>> start

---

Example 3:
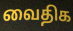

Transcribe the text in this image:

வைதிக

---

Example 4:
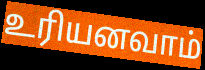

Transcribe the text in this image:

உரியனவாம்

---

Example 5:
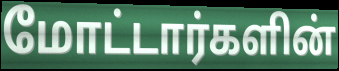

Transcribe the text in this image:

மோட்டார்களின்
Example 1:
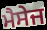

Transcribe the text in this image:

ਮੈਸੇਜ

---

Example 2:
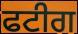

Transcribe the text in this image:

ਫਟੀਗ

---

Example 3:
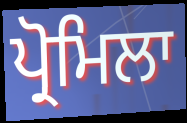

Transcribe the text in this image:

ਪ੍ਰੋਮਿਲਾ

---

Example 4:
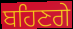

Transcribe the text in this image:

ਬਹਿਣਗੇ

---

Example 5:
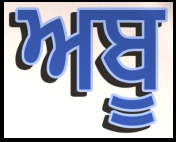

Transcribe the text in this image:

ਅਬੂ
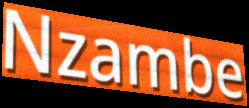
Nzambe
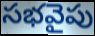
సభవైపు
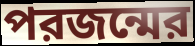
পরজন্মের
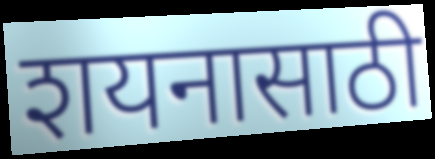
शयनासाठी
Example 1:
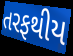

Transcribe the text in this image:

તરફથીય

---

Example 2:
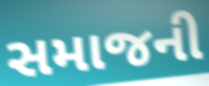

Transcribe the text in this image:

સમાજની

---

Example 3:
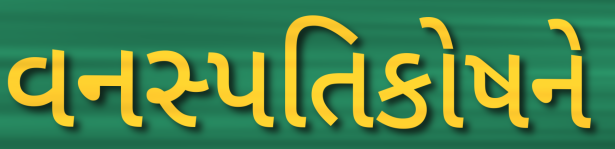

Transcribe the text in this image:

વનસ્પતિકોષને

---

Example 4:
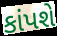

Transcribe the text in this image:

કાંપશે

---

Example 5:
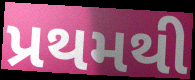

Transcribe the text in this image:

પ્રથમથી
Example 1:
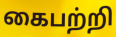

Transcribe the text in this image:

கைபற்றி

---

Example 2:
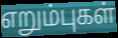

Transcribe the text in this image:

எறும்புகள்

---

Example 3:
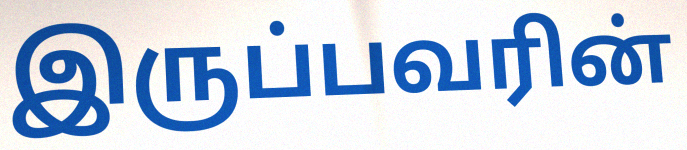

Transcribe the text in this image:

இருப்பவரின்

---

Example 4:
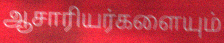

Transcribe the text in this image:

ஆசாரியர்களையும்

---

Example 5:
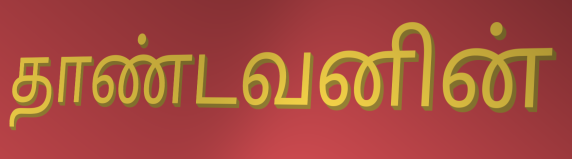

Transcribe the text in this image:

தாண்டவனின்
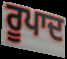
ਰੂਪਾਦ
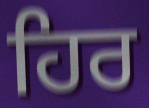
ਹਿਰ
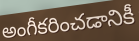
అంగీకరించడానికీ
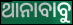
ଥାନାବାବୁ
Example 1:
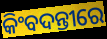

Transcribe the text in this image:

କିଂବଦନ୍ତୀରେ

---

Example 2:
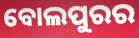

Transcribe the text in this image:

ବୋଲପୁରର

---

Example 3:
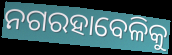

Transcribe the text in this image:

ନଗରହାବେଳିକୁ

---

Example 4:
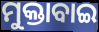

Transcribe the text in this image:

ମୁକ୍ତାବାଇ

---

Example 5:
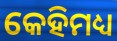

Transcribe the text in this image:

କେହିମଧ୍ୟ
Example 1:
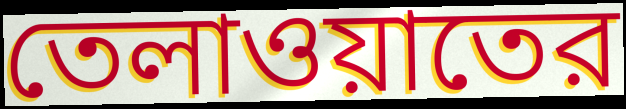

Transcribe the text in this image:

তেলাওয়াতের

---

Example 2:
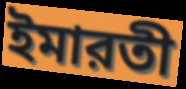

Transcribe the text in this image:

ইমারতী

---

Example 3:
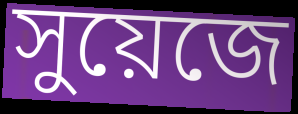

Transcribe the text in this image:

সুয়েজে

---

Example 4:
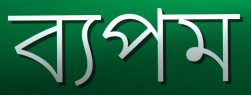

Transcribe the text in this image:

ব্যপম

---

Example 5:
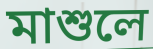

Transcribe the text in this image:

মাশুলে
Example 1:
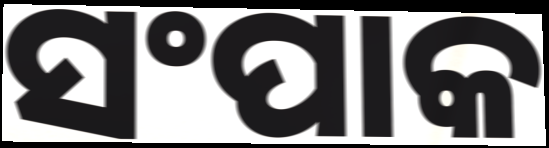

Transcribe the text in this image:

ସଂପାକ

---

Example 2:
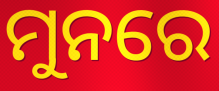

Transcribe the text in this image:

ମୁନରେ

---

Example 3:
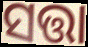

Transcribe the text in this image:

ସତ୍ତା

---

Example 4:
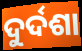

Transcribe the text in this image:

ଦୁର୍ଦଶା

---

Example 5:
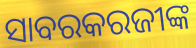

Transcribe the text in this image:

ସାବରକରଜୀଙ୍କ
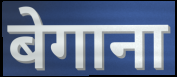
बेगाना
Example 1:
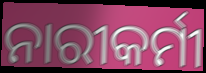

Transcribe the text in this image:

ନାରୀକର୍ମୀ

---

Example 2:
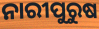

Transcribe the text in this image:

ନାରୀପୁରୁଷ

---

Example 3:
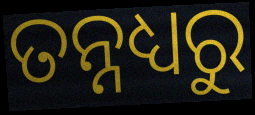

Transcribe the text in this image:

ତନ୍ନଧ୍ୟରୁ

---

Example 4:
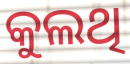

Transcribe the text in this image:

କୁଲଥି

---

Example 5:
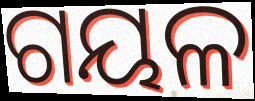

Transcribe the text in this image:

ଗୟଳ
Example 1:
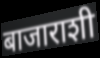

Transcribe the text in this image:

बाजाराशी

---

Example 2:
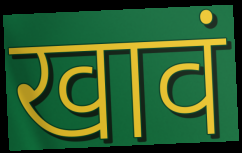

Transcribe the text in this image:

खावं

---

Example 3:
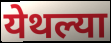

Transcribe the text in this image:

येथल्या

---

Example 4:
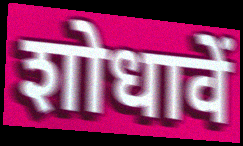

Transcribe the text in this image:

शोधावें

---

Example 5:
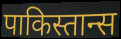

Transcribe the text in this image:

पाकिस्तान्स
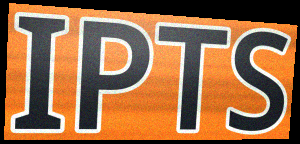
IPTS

>> end

## [Short task]
Write out every line of the records above character for character, leaving out the picture lines.

## [Answer to this exercise]
---

Example 3:

Transcribe the text in this image:

வைதிக

---

Example 4:

Transcribe the text in this image:

உரியனவாம்

---

Example 5:

Transcribe the text in this image:

மோட்டார்களின்
Example 1:

Transcribe the text in this image:

ਮੈਸੇਜ

---

Example 2:

Transcribe the text in this image:

ਫਟੀਗ

---

Example 3:

Transcribe the text in this image:

ਪ੍ਰੋਮਿਲਾ

---

Example 4:

Transcribe the text in this image:

ਬਹਿਣਗੇ

---

Example 5:

Transcribe the text in this image:

ਅਬੂ
Nzambe
సభవైపు
পরজন্মের
शयनासाठी
Example 1:

Transcribe the text in this image:

તરફથીય

---

Example 2:

Transcribe the text in this image:

સમાજની

---

Example 3:

Transcribe the text in this image:

વનસ્પતિકોષને

---

Example 4:

Transcribe the text in this image:

કાંપશે

---

Example 5:

Transcribe the text in this image:

પ્રથમથી
Example 1:

Transcribe the text in this image:

கைபற்றி

---

Example 2:

Transcribe the text in this image:

எறும்புகள்

---

Example 3:

Transcribe the text in this image:

இருப்பவரின்

---

Example 4:

Transcribe the text in this image:

ஆசாரியர்களையும்

---

Example 5:

Transcribe the text in this image:

தாண்டவனின்
ਰੂਪਾਦ
ਹਿਰ
అంగీకరించడానికీ
ଥାନାବାବୁ
Example 1:

Transcribe the text in this image:

କିଂବଦନ୍ତୀରେ

---

Example 2:

Transcribe the text in this image:

ବୋଲପୁରର

---

Example 3:

Transcribe the text in this image:

ନଗରହାବେଳିକୁ

---

Example 4:

Transcribe the text in this image:

ମୁକ୍ତାବାଇ

---

Example 5:

Transcribe the text in this image:

କେହିମଧ୍ୟ
Example 1:

Transcribe the text in this image:

তেলাওয়াতের

---

Example 2:

Transcribe the text in this image:

ইমারতী

---

Example 3:

Transcribe the text in this image:

সুয়েজে

---

Example 4:

Transcribe the text in this image:

ব্যপম

---

Example 5:

Transcribe the text in this image:

মাশুলে
Example 1:

Transcribe the text in this image:

ସଂପାକ

---

Example 2:

Transcribe the text in this image:

ମୁନରେ

---

Example 3:

Transcribe the text in this image:

ସତ୍ତା

---

Example 4:

Transcribe the text in this image:

ଦୁର୍ଦଶା

---

Example 5:

Transcribe the text in this image:

ସାବରକରଜୀଙ୍କ
बेगाना
Example 1:

Transcribe the text in this image:

ନାରୀକର୍ମୀ

---

Example 2:

Transcribe the text in this image:

ନାରୀପୁରୁଷ

---

Example 3:

Transcribe the text in this image:

ତନ୍ନଧ୍ୟରୁ

---

Example 4:

Transcribe the text in this image:

କୁଲଥି

---

Example 5:

Transcribe the text in this image:

ଗୟଳ
Example 1:

Transcribe the text in this image:

बाजाराशी

---

Example 2:

Transcribe the text in this image:

खावं

---

Example 3:

Transcribe the text in this image:

येथल्या

---

Example 4:

Transcribe the text in this image:

शोधावें

---

Example 5:

Transcribe the text in this image:

पाकिस्तान्स
IPTS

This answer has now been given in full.